Молодой князь, разглядев из-под руки передового богато одетого всадника без одной руки, крикнул едущему позади него Терентию:
– Терешка, скачи до княгини. Обрадуй, что ее старшой брат Максим встречать выехал.
Воеводский стремянной, развернув коня и поднимая из-под копыт комки рыхлой снежной грязи, помчался к середине обоза.
Воевода, приподнявшись в стременах, громко объявил:
– Отменяю все наложенные в дороге наказания и опалу.
– Вот это дело! – обрадовался десятник Антип, которого самого ждала порка за хмельную свару, затеянную им на одном из биваков. – Обрадую своих казачков, пущай за воеводу здравницу поют, сукины дети!
На что даже всегда строгий Макар Савватеевич рассмеялся:
– Ты по своей шкуре так не кручинишься, Антип, как за своих людишек шалопутных печешься.
Десятник, крутнувшись на коне, поднял руку вверх:
– Вона она, длань-то, Макар Савватеевич, она о пяти перстах, однако любой из них укуси – больно одинаково. По каждому служилому гребта моя. А мою шкуру-то и жалеть не надобно, она как зипун у блаженного, вся в заплатках да рубцах. На бубен самоеди точно не сгодится! – проезжая мимо молодого шамана и слегка хлопнув камчой его по спине, рассмеялся Антип.
Мамар не растерялся и, резко сняв с луки седла маут, пустил его вслед скачущему десятнику. Антип, пойманный петлей аркана, пробкой вылетел из седла и шмякнулся в снежную няшу. Тут уж смех пронял весь передовой дозор.
Антип, освободившись от петли аркана, отряхнул тулуп, вновь птицей влетел в седло и, ничуть не обидевшись на шамана, огрев коня плеткой, крикнул сыну Угора:
– А тебя, шайтанская твоя душа, я ашо имаю!

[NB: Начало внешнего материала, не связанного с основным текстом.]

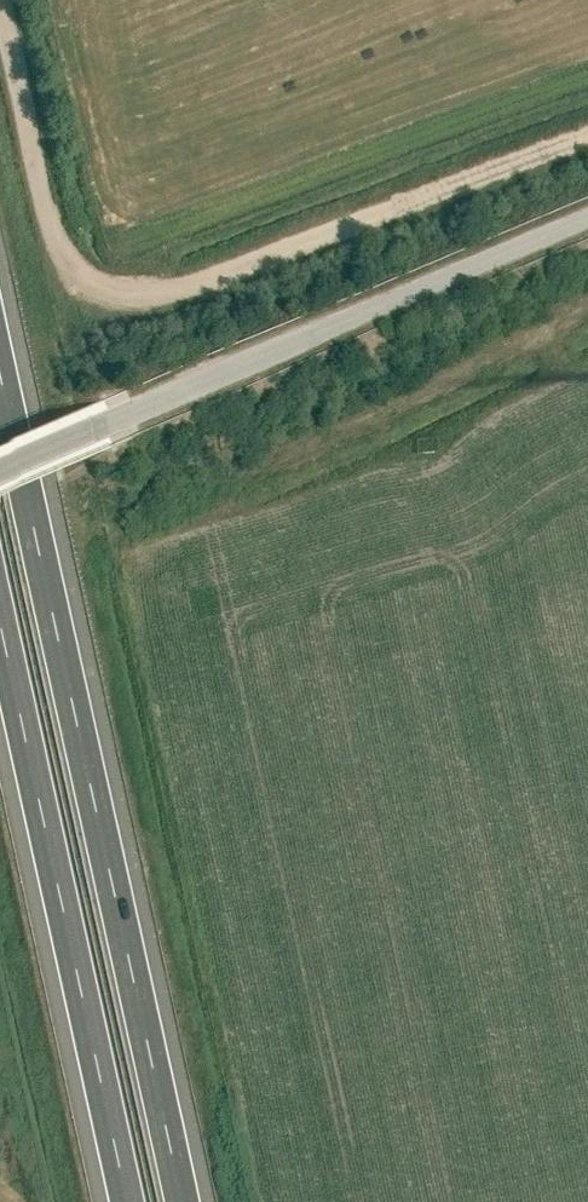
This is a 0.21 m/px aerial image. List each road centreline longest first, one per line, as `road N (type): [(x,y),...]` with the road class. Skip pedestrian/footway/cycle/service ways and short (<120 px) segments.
road 1 (motorway): [(181,1201),(0,376)]
road 2 (track): [(587,131),(186,285),(122,293),(72,258),(46,199),(6,0)]
road 3 (unclassified): [(587,228),(0,481)]
road 4 (motorway): [(0,630),(126,1201)]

Шкуру твою на тамбур пущу! Благо воевода милость явил, так добр я ныне!

– Балуешь ты народ, Алексей Семенович. Токмо учти, без телесных наказаний все одно не обойтись. Казаки да стрельцы – ровно дети малые, без порки как без пряника. Потому как скучно им без палки, зуд седалищный прошибает, – улыбнувшись вслед десятнику, но явно одобряя решение князя об отмене наказаний, с напущенной серьезностью проворчал Макар Савватеевич, философски продолжив: – Доброта-то – старшая сестрица наглости. Ибо токмо от добрых дел можно нажить себе таких друзьев-недругов, что и ворогу не пожелаешь.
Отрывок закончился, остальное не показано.